UBS’s investment banking chief Carsten Kengeter has blamed the media for providing “ill-informed” coverage of the lender’s losses from its “rogue” trading fiasco.
In a letter sent to employees of the battered division yesterday, he wrote: “Do not be distracted by the often ill-informed media commentary around this event. It will fade quickly as the facts become known.”
He also tried to rally workers in the investment bank, which is already enduring heavy job losses and is likely to see more as a result of the $2.3bn (£1.5bn) losses incurred due to “unauthorised trades”.
“We must channel the emotion and disappointment felt by everyone across the firm,” Kengeter said, telling his staff that UBS’s “healthy and vibrant investment bank” is crucial for the rest of the lender’s operations.
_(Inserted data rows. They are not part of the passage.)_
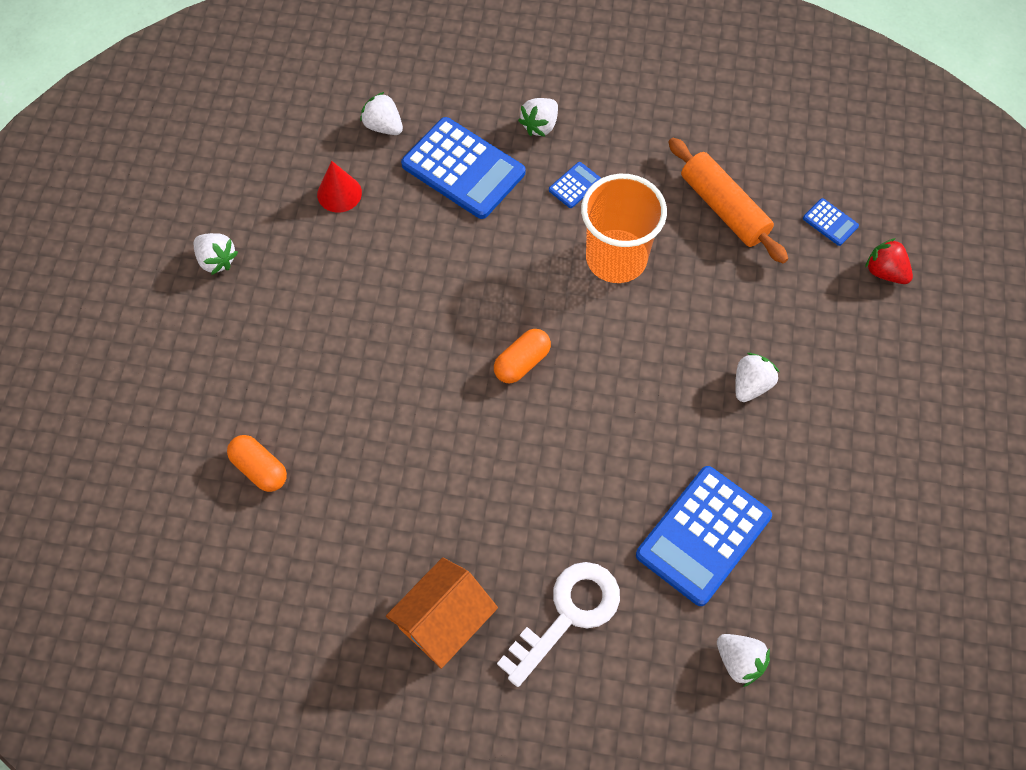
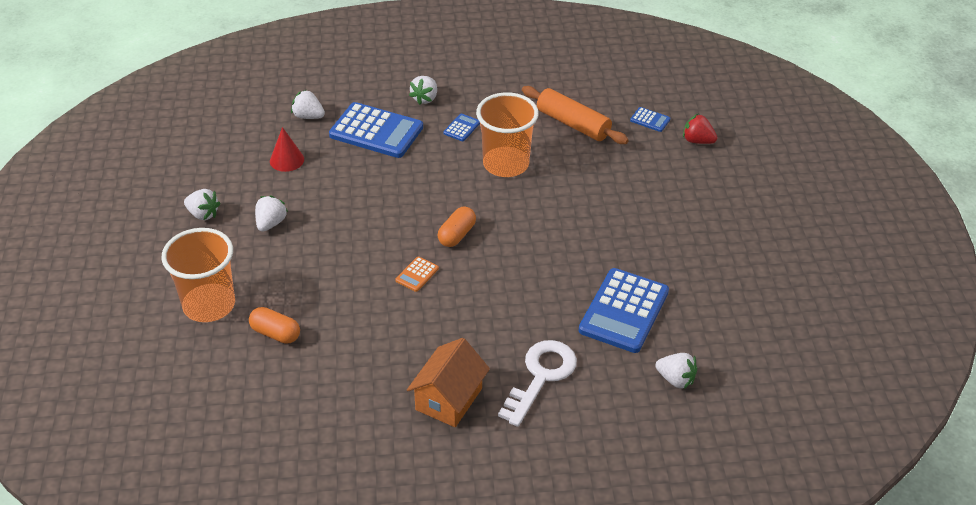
camera: 15 degrees left, 20 degrees down
white strawberry [735,353,779,402] -> white strawberry moved to [255,195,288,232]
none -> orange cup [161,228,235,322]
none -> orange calculator [395,256,439,292]

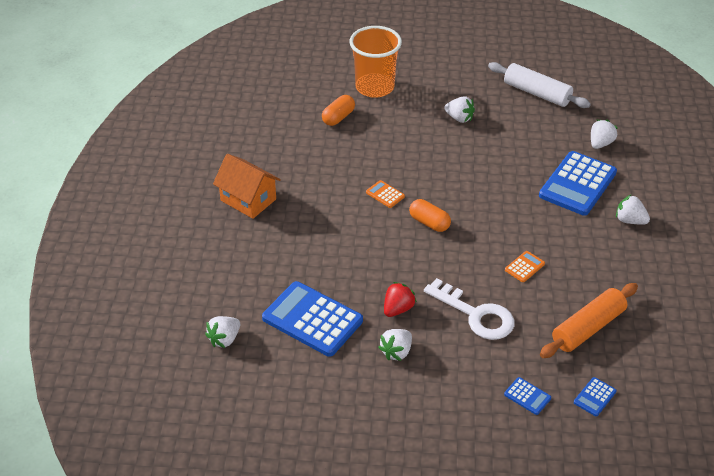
camera: 100 degrees right, 0 degrees up
white strawberry [184,189,220,220] -> white strawberry moved to [378,329,412,361]
red cone [270,127,304,172] -> none
blue calculator [443,113,480,141] -> blue calculator moved to [504,377,551,415]
orange cup [476,92,539,177] -> orange calculator [505,251,545,282]
white key [498,340,577,427] -> white key moved to [424,278,514,340]
red strawberry [683,114,718,144] -> red strawberry moved to [384,282,417,317]
none -> white rolling pin [488,62,591,108]

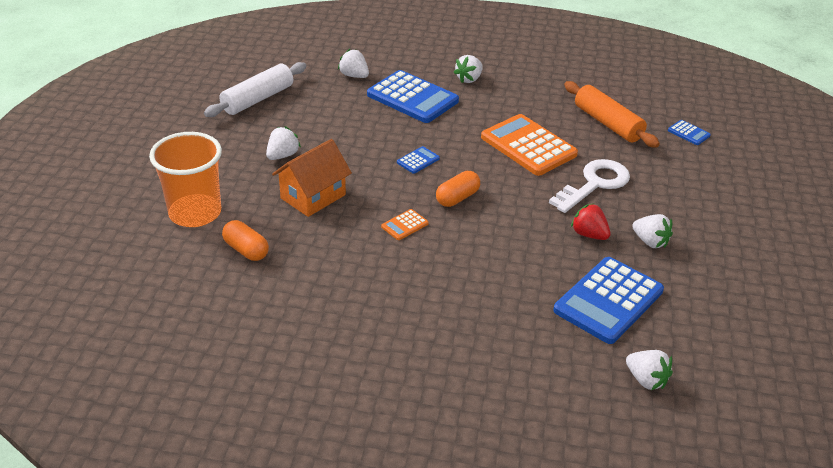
camera: 85 degrees left, 5 degrees down
orange house [213,154,281,219] -> orange house moved to [272,139,352,217]
blue calculator [504,377,551,415] -> blue calculator moved to [397,146,440,174]
orange calculator [505,251,545,282] -> orange calculator [481,114,578,176], size x2.30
He also tried to counter suggestions that clients were ready to abandon the bank. “Clients are inundating us with messages of support, and placing new business with us, showing how much they want us to succeed,” he claimed.
And he promised switch action for those in charge of the bank’s failings: “We will deal appropriately with those individuals who were responsible for significant operational and management supervision lapses, and then we must move on.”
However, markets are anticipating a significant scaling back of the investment bank.
Collins Stewart analyst Matthew Czepliewicz said that shrinking the division would be “positive for the share price”, but also warned: “Key questions raised by the trading loss about the integrity of internal over-sight systems remain unanswered.”